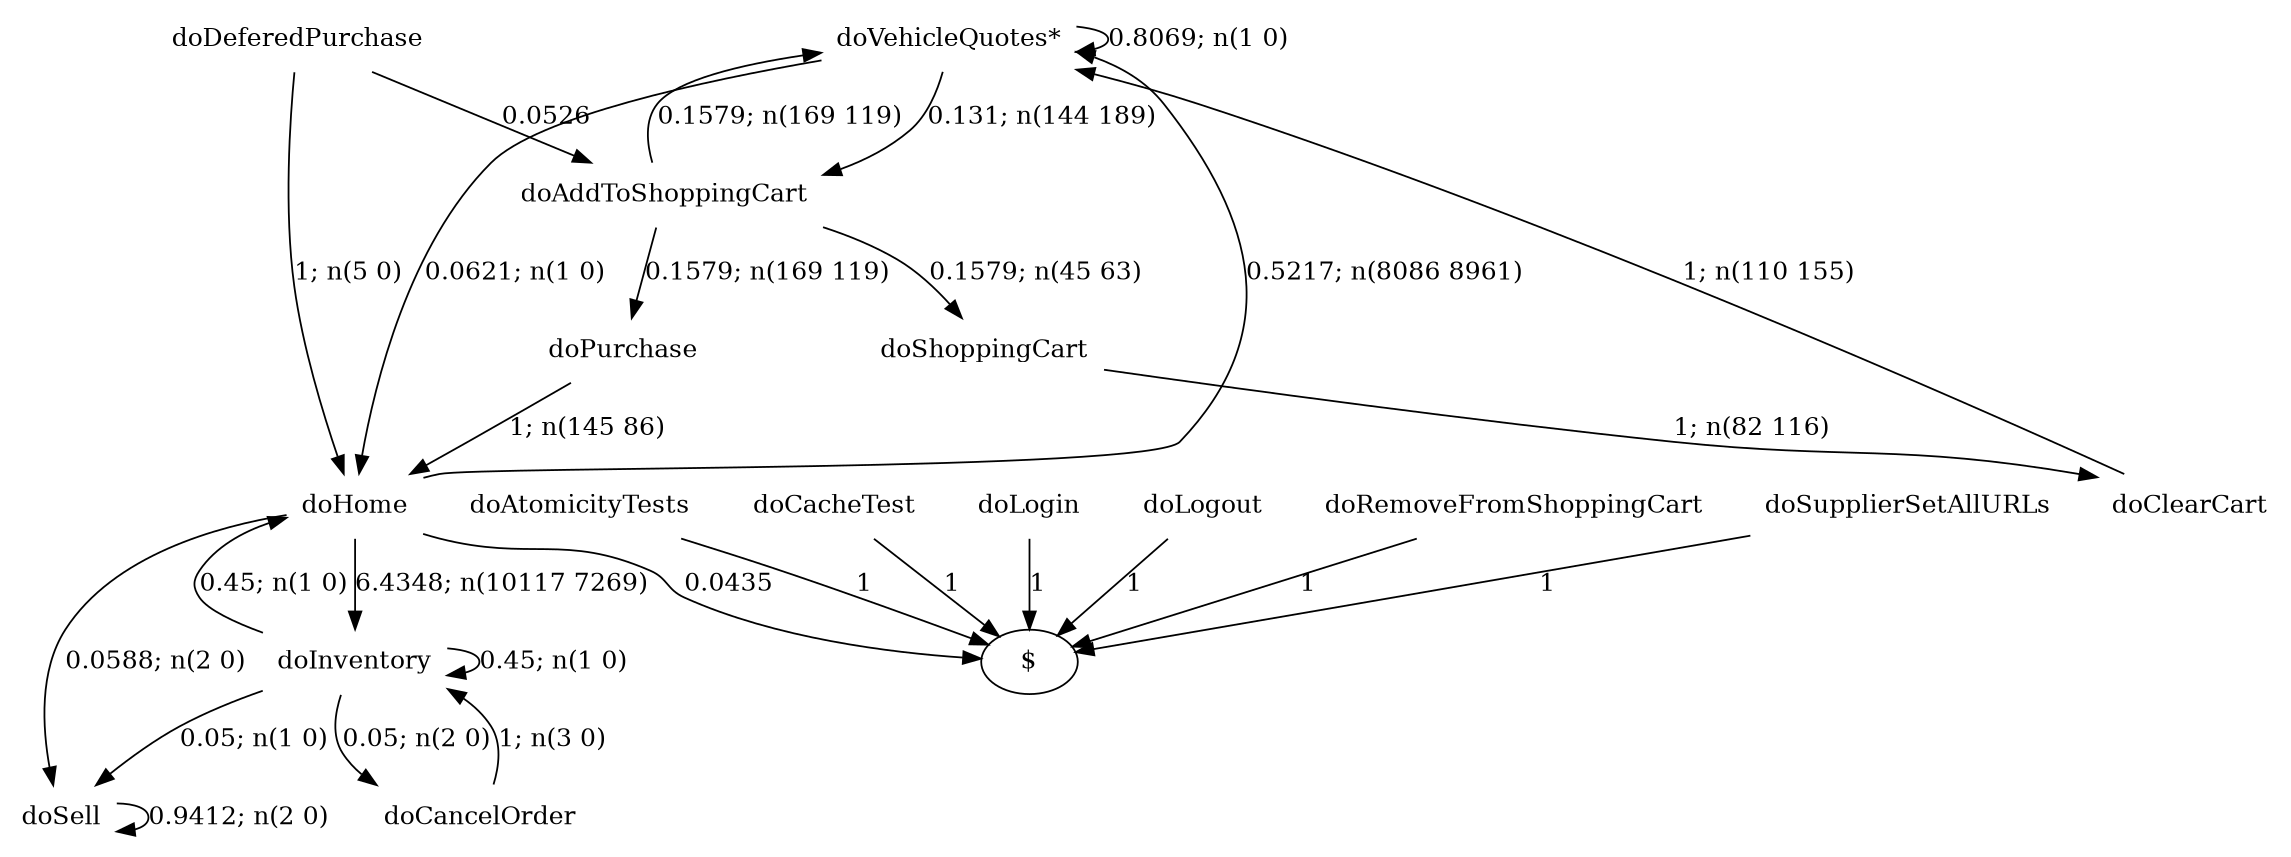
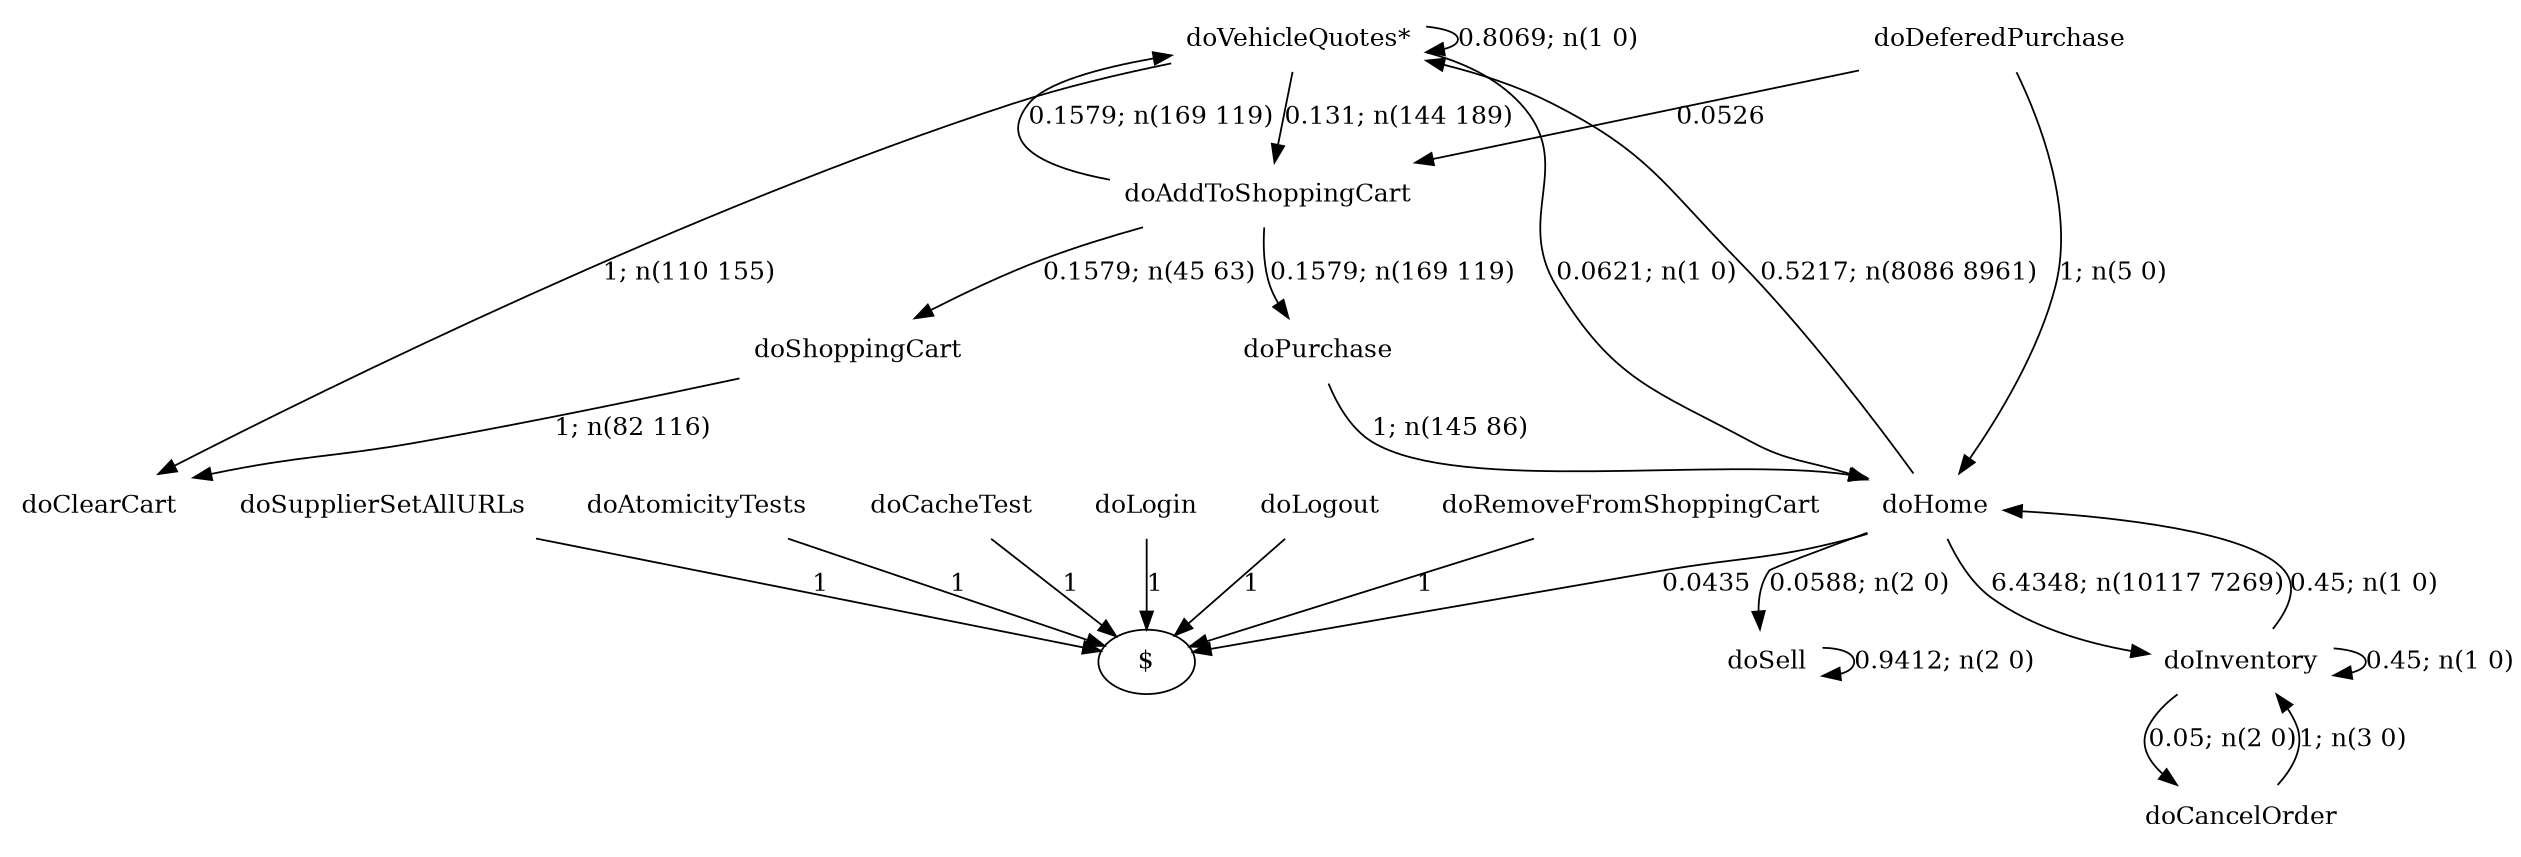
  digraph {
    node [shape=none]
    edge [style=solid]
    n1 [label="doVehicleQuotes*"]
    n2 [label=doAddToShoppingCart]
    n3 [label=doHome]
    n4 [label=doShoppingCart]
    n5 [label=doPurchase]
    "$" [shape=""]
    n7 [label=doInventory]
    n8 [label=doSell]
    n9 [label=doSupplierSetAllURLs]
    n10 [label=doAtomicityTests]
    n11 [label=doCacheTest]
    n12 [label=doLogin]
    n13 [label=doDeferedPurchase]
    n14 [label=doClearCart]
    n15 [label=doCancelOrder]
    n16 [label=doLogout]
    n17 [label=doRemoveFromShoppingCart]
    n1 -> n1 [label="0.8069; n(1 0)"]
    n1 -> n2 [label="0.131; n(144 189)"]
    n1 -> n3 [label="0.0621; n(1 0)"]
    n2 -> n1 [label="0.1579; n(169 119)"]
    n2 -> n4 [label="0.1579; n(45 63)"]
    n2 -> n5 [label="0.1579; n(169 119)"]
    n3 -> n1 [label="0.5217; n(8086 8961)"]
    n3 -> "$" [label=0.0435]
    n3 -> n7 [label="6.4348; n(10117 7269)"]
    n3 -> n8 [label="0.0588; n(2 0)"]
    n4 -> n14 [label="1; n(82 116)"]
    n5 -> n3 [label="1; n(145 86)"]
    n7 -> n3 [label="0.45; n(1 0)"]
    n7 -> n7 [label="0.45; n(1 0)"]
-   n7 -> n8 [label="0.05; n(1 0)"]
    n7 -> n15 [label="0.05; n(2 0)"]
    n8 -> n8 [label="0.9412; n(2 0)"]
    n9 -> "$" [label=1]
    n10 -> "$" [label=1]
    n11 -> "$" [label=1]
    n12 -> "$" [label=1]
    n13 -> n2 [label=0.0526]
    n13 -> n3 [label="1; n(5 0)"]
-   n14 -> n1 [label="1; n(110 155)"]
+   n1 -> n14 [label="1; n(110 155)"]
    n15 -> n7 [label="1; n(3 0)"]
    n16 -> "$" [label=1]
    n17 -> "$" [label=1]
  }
# # #
▸ Exercise objective:
Could you write out every line of the material above word for word, leaving out the pictures?

▸ Solution to this task:
  digraph {
    node [shape=none]
    edge [style=solid]
    n1 [label="doVehicleQuotes*"]
    n2 [label=doAddToShoppingCart]
    n3 [label=doHome]
    n4 [label=doShoppingCart]
    n5 [label=doPurchase]
    "$" [shape=""]
    n7 [label=doInventory]
    n8 [label=doSell]
    n9 [label=doSupplierSetAllURLs]
    n10 [label=doAtomicityTests]
    n11 [label=doCacheTest]
    n12 [label=doLogin]
    n13 [label=doDeferedPurchase]
    n14 [label=doClearCart]
    n15 [label=doCancelOrder]
    n16 [label=doLogout]
    n17 [label=doRemoveFromShoppingCart]
    n1 -> n1 [label="0.8069; n(1 0)"]
    n1 -> n2 [label="0.131; n(144 189)"]
    n1 -> n3 [label="0.0621; n(1 0)"]
    n2 -> n1 [label="0.1579; n(169 119)"]
    n2 -> n4 [label="0.1579; n(45 63)"]
    n2 -> n5 [label="0.1579; n(169 119)"]
    n3 -> n1 [label="0.5217; n(8086 8961)"]
    n3 -> "$" [label=0.0435]
    n3 -> n7 [label="6.4348; n(10117 7269)"]
    n3 -> n8 [label="0.0588; n(2 0)"]
    n4 -> n14 [label="1; n(82 116)"]
    n5 -> n3 [label="1; n(145 86)"]
    n7 -> n3 [label="0.45; n(1 0)"]
    n7 -> n7 [label="0.45; n(1 0)"]
-   n7 -> n8 [label="0.05; n(1 0)"]
    n7 -> n15 [label="0.05; n(2 0)"]
    n8 -> n8 [label="0.9412; n(2 0)"]
    n9 -> "$" [label=1]
    n10 -> "$" [label=1]
    n11 -> "$" [label=1]
    n12 -> "$" [label=1]
    n13 -> n2 [label=0.0526]
    n13 -> n3 [label="1; n(5 0)"]
-   n14 -> n1 [label="1; n(110 155)"]
+   n1 -> n14 [label="1; n(110 155)"]
    n15 -> n7 [label="1; n(3 0)"]
    n16 -> "$" [label=1]
    n17 -> "$" [label=1]
  }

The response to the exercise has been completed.